Mas chega de treinar as máquinas com ‘joguinhos’ de humanos. O próximo grande desafio para a inteligência artificial, pelo menos na perspetiva da OpenAI, é começar a desenvolver um ambiente digital criado a pensar especificamente em agentes digitais. Por outras palavras, Greg Brockman e os 80 engenheiros da OpenAI vão construir um parque de diversões talhado para IA para que a tecnologia possa desbloquear o seu verdadeiro potencial.
“Neste momento não vamos tentar resolver jogos que as pessoas já construíram, vamos construir jogos nós próprios, algo que nunca ninguém fez. Descobrimos que coisas que são divertidas para os humanos, são boas para ensinar a inteligência artificial. Mas nunca ninguém pensou em como desenhar um jogo que é divertido para a inteligência artificial. Vamos ser os primeiros e vamos construir ambientes que são bons para desenvolver as habilidades de inteligência artificial que queremos. Pensamos que ao perseguirmos ambientes de mundo aberto vais ser capaz de desenvolver muitos dos componentes da inteligência que estão em falta”.
Questionado sobre se a OpenAI vai depois disponibilizar os jogos da IA para que os humanos também possam aventurar-se neles, o CTO diz que “está dentro dos planos”. Em vez de medir a inteligência artificial pela bitola humana, a organização quer fazer o caminho inverso.
Além do parque de diversões para IA, A OpenAI vai disponibilizar em breve um modelo de inteligência artificial “capaz de gerar texto que é quase indistinguível de comentários na Amazon, tweets ou até para criar spam”, para depois acrescentar: “este são o tipo de coisas às quais não queres que toda a gente tenha acesso”.

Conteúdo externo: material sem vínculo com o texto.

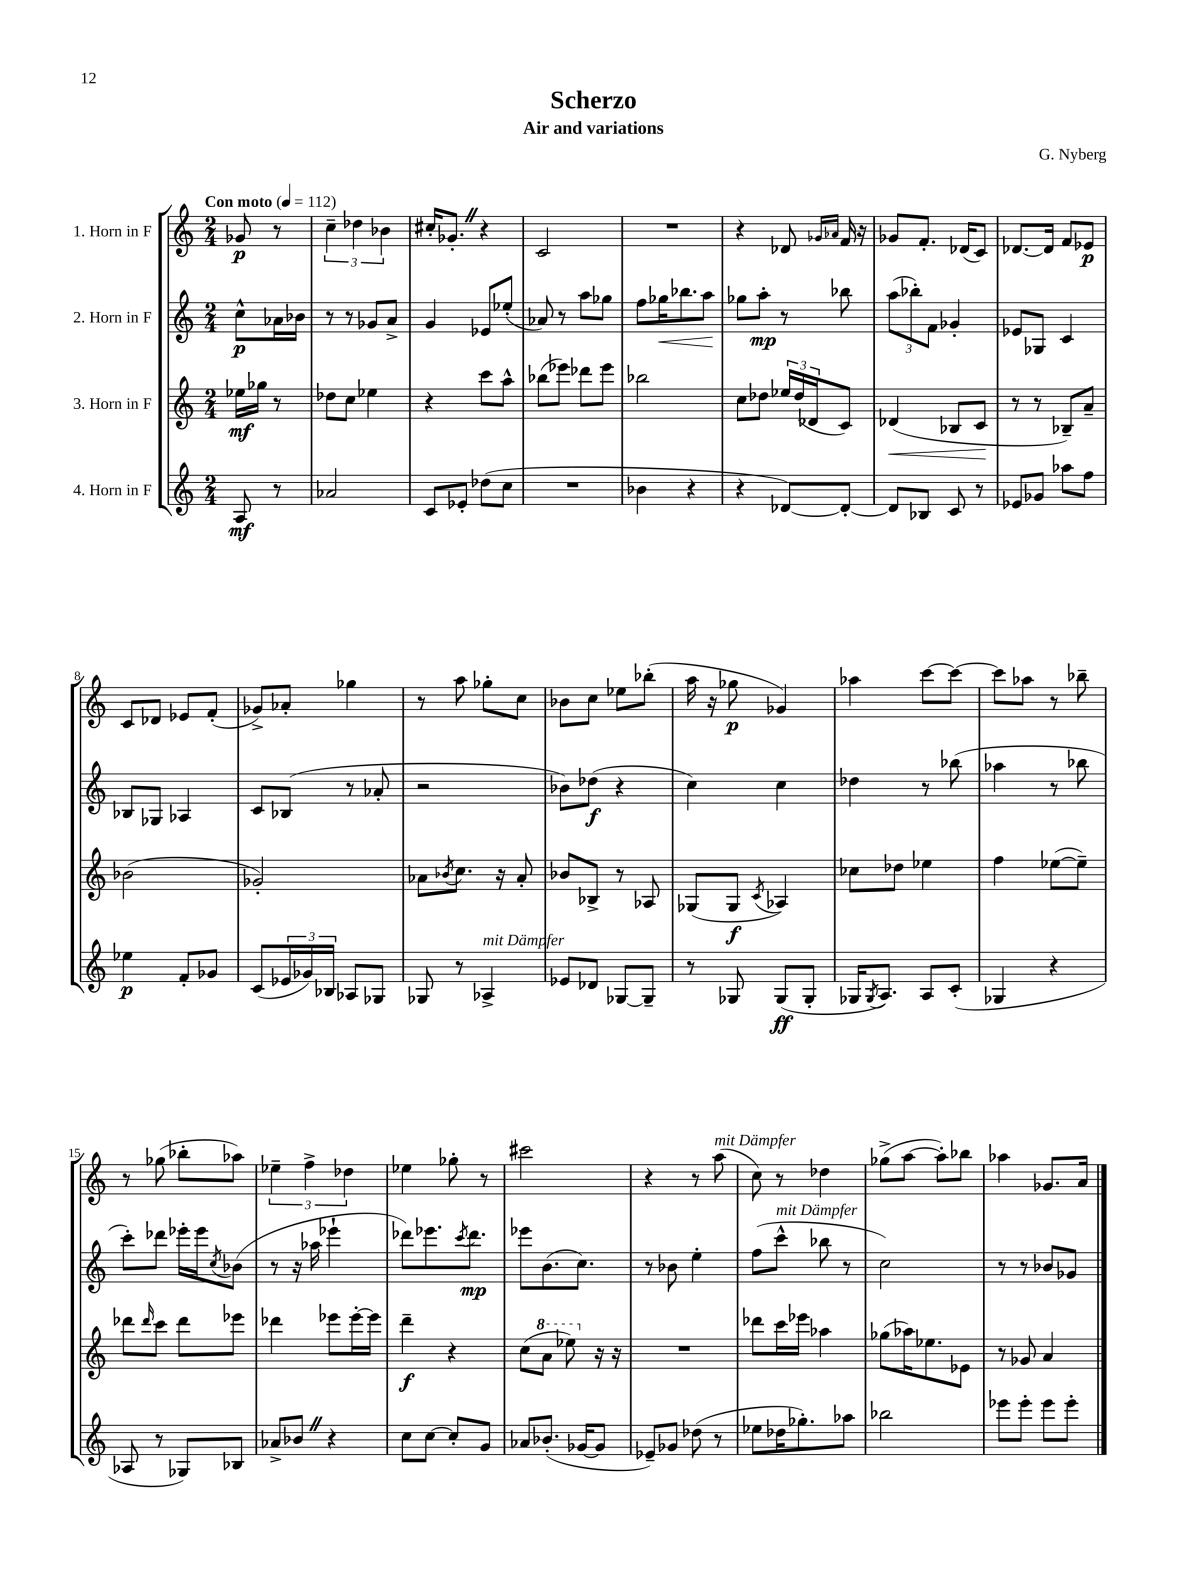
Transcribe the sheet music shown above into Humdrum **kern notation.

**kern	**kern	**kern	**kern
*staff4	*staff3	*staff2	*staff1
*clefG2	*clefG2	*clefG2	*clefG2
*k[]	*k[]	*k[]	*k[]
*M2/4	*M2/4	*M2/4	*M2/4
*MM112	*MM112	*MM112	*MM112
8A	16ee-	8cc^^	8g-
.	16gg-	.	.
8r	8r	16a-	8r
.	.	16b-	.
=	=	=	=
2a-	8dd-	8r	6cc~
.	8cc	8r	.
.	.	.	6dd-
.	4ee-	8g-	.
.	.	.	6b-
.	.	8a^	.
=	=	=	=
8c	4r	4g	16cc#'
.	.	.	8.g-'
8e-'	.	.	.
(8dd-	8ccc	8e-	4r
8cc	8aa^^	(8ee-'	.
=	=	=	=
2r	(8bb-	8a-)	2c
.	8eee-)	8r	.
.	8ddd-	8aa	.
.	8eee-	8gg-	.
=	=	=	=
4b-	2bb-	8ff	2r
.	.	16gg-	.
.	.	8.bb-	.
4r	.	.	.
.	.	8aa	.
=	=	=	=
4r	8cc	8gg-	4r
.	8dd-	8aa'	.
[8d-)	24ee-	8r	8d-
.	(24dd-	.	.
.	24d-	.	.
.	.	.	16qqg-
.	.	.	16qqa-
8d-'_	8c)	8bb-	16f
.	.	.	16r
=	=	=	=
8d-]	(4d-	(12aa	8g-
.	.	12bb-')	.
8B-	.	.	8.f'
.	.	12f	.
8c	8B-	4g-'	.
.	.	.	(16d-
8r	8c	.	8c)
=	=	=	=
8e-	8r	8e-	[8.d-
8g-	8r	8G-	.
.	.	.	16d-]
8aa-	8B-~)	4c	8f
8ff	8a~	.	8e-
=	=	=	=
4ee-	(2b-	8B-	8c
.	.	8G-	8d-
8f'	.	4A-	8e-
8g-	.	.	(8f'
=	=	=	=
(8c	2g-')	8c	8g-^)
24e-	.	(8B-	8a-'
24g-)	.	.	.
24B-	.	.	.
8A-	.	8r	4gg-
8G-	.	8a-'	.
=	=	=	=
8G-	8a-	2r	8r
.	8qb-	.	.
8r	8.cc	.	8aa
4A-^	.	.	8gg-'
.	16r	.	.
.	8a-'	.	8cc
=	=	=	=
8e-	8b-	8b-)	8b-
8d-	8B-^	(8dd-	8cc
[8G-	8r	4r	8ee-
8G-~]	8A-	.	(8bb-'
=	=	=	=
8r	(8G-	4cc)	16aa
.	.	.	16r
8G-	8G-	.	8gg-
.	8qc	.	.
(8G-	4A-)	4cc	4g-)
8G-'	.	.	.
=	=	=	=
16G-	8cc-	4dd-	4aa-
8qG-	.	.	.
8.A)	.	.	.
.	8dd-	.	.
8A	4ee-	8r	[8ccc
(8c'	.	(8bb-	8ccc_
=	=	=	=
4G-	4ff	4aa-	8ccc]
.	.	.	8aa-
4r	([8ee-	8r	8r
.	8ee-~])	8bb-	8bb-~
=	=	=	=
8A-	8ddd-	8ccc')	8r
.	16qqddd-	.	.
8r	8ccc	8ddd-	(8gg-
8G-)	8ddd-	16eee-'	8bb-'
.	.	16eee-	.
.	.	8qcc	.
8B-	8eee-	(8b-	8aa-)
=	=	=	=
8a-^	4ddd-	8r	6ee-~
8b-	.	16r	.
.	.	.	6ff^
.	.	16aa-	.
4r	8eee-	4eee-`	.
.	.	.	6dd-
.	[16eee-'	.	.
.	16eee-]	.	.
=	=	=	=
8cc	4ddd~	8ddd-)	4ee-
[8cc	.	8.eee-	.
8cc']	4r	.	8gg-'
.	.	8qccc	.
.	.	8.ddd-	.
8g	.	.	8r
=	=	=	=
8a-	(8cc	8eee-	2ccc#
(8.b-'	8aa	(8.b	.
.	8eee-)	.	.
[16g-	.	8.cc)	.
8g-]	16r	.	.
.	16r	.	.
=	=	=	=
8e-~)	2r	8r	4r
8g-	.	8b-	.
(8dd-	.	4ee'	8r
8r	.	.	(8aa
=	=	=	=
8ee-	8ddd-	(8ff	8cc)
16dd-	16ccc	8ccc^^	8r
8.gg-')	16eee-	.	.
.	4aa-	8bb-	4dd-
8aa-	.	8r	.
=	=	=	=
2bb-	(8gg-	2cc)	(8gg-^
.	16aa-)	.	[8aa
.	8.ee-	.	.
.	.	.	8aa'])
.	8e-	.	8bb-
=	=	=	=
8eee-	8r	8r	4aa-
8eee-'	8g-	8r	.
8eee-	4a	8b-	8.g-
8eee-'	.	8g-	.
.	.	.	16a
==	==	==	==
*-	*-	*-	*-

Um futuro ainda por descobrir
Para Greg Brockman, a questão que se coloca não é sobre como está atualmente a tecnologia de inteligência artificial, mas como vai estar daqui a cinco anos ou dez anos e que tipo de impacto é que vai ter. “Isso é algo sobre o qual todos nós devíamos reconhecer como algo difícil de interiorizar. Os humanos são terríveis em exponenciais. Somos bons em coisas lineares e que extrapolam de forma linear”.
Num ano e meio conseguir criar um sistema de IA que esmaga a melhor concorrência humana é algo que deve servir como “chamada de atenção”. “Estamos a chegar a um ponto nas tecnologias de inteligência artificial em que tens mesmo de pensar nas potenciais aplicações e nos efeitos negativos antes de as disponibilizares”, explica Greg Brockman.
Leia também | Paula Panarra: “Inteligência artificial vai ser crucial para a economia portuguesa”
Tirando o cenário em que a inteligência artificial “prejudica a humanidade”, o diretor de tecnologia da OpenAI está mais preocupado com outro efeito negativo: a concentração do poder da inteligência artificial nas mãos de um pequeno grupo de pessoas.
“Se tiveres um pequeno grupo de pessoas que é capaz de controlar a tecnologia mais importante do mundo, seja para proveito próprio ou para os dólares estarem todos concentrados num único sítio, acabas num mundo em que esta desigualdade é massiva, numa versão amplificada de tudo o que vimos na tecnologia. Isto é algo com o qual devíamos ter muito, muito cuidado”.
Sobre a questão clichê da singularidade, um cenário em que a inteligência artificial supera a inteligência humana, Greg Brockman diz que “previsões são sempre difíceis” e que “até ao dia em que a tecnologia é criada, é quase impossível prever até onde pode chegar”.
“A ideia de uma máquina que é mais inteligente do que nós, a ideia de ter sistemas que podem ser aquilo a que nós chamamos de inteligência genérica, todas estas coisas não são familiares e não têm precedentes na história da humanidade”, explicou.